--- SELECTED PASSAGE ---
My Forsythia

As winter finishes her work

spring teases me into hope

as I watch the buds swelling

on my Forsythia

remembering her golden sprig

how she throws light to the world

her sow of generosity

pouring enough hope

into our weary spirits

to sustain us

while we wait.

And so, Amen.

                            -- Ellen Ratmeyer


A friend of mine, when discussing prayer at the 12 step recovery meetings we attended would always emphasize the same point. “When you leave the house make sure that you take God with you,” he would say; “don’t leave him behind in the bedroom.” I think about this in relation to my own prayer life and quiet time with God. In my home I have a small extra room, sparsely furnished with a rocking chair and table on which sit my Bible and several daily devotionals. While not as consistent as I would like to be, I’ve nonetheless come to cherish the set aside time in the morning that I spend there. I’m encouraged by the words in Matthew 6:6 instructing us that when we pray to “go into your room, close the door and pray to your father who is unseen.” I’m afraid I have to admit that there is a small sense of self-satisfaction that creeps in at the thought that I am doing “the God thing” correctly. On those times when I am not as consistent, it is usually because I have decided to take a walk in the morning instead.
Morning is very much my favorite time of day. It is the time when I find myself most energetic and engaged and I often try to capitalize on that feeling as it tends to diminish as the day goes on. Imagine my excitement then when St. Patrick’s in Ravena adopted the practice of leaving the sanctuary open from dawn to dusk. I could now walk up to the local Stewarts and stop at the church for some prayer time on my way back. This quickly became part of my new routine. Like most routines, however, an underlying presence of rigidity slowly began to establish itself. This was revealed to me one beautiful morning as I was walking back towards home. The air was crisp, the sunshine brilliant, and the birds were chirping in a manner best described as rejoicing. As I approached the church with the intent of entering the sanctuary, a voice, not quite audible but powerful nonetheless, suggested that I wasn’t quite getting it. I came to the realization that God was all around me and that to enter a manmade structure, no matter how beautiful, would be akin to leaving him in the bedroom as my friend Harold would say. Looking back on Matthew 6:6, and the numerous translations of that passage, I notice that several versions instruct us to go into our “inner” room. I am grateful for the small space in my home as well as the traditional places of worship which I frequent. How much space, however, am I setting aside in my interior life? How large are the dimensions of my inner room? Is God a true companion on my life journey, or is he crammed into my carry-on luggage, stowed away in some cosmic overhead compartment.

[Stored dataset items]
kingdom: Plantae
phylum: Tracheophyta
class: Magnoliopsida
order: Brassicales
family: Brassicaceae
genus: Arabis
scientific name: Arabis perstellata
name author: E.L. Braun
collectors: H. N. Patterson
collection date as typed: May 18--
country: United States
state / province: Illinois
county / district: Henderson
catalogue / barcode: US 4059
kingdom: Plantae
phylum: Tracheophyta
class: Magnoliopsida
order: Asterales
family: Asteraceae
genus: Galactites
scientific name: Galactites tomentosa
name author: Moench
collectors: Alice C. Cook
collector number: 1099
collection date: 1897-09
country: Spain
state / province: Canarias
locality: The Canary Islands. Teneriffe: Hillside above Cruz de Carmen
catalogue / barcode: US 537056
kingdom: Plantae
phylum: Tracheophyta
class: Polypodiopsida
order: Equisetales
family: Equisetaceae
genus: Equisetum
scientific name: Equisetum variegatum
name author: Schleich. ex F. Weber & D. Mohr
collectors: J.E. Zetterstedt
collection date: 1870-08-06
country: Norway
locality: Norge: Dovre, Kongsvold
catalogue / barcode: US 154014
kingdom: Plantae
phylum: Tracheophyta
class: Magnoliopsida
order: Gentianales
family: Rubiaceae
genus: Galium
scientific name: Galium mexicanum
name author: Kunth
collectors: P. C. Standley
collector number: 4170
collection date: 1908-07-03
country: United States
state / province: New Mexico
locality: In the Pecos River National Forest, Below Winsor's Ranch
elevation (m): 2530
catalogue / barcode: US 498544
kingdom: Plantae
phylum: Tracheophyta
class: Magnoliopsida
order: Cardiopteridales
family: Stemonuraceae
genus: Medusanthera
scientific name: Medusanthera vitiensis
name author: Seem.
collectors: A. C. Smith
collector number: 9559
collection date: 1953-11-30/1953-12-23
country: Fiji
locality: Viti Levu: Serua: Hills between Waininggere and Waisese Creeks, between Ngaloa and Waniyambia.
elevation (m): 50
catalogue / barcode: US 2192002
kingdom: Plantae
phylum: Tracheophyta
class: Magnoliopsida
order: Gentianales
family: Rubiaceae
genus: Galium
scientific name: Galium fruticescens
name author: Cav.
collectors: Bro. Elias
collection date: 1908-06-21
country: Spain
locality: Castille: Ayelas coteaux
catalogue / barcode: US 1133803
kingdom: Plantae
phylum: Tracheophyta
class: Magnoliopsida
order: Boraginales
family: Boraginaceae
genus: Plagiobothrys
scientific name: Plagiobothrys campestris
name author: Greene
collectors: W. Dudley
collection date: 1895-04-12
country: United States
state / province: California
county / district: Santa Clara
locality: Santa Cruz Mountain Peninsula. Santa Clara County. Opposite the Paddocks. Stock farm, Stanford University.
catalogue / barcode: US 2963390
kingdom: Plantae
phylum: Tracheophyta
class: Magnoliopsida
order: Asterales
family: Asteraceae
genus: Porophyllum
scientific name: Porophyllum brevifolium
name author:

--- CHALLENGES ---
1. Duplicate the part of the piece on prayer from "remembering her golden" up to and including "while we wait.".
2. For each statement below, say yes or no depending on whether the piece on prayer agrees with it, and quote the words from the piece that decide it. (a) The small extra room in the writer's home holds a rocking chair and a table. (b) The writer's favorite time of day is evening. (c) St. Patrick's in Ravena began leaving its sanctuary open from dawn to dusk.

--- THE RESPONSES ---
1.
remembering her golden sprig

how she throws light to the world

her sow of generosity

pouring enough hope

into our weary spirits

to sustain us

while we wait.

2.
(a) Yes: "sparsely furnished with a rocking chair and table"
(b) No: "Morning is very much my favorite time of day."
(c) Yes: "adopted the practice of leaving the sanctuary open from dawn to dusk"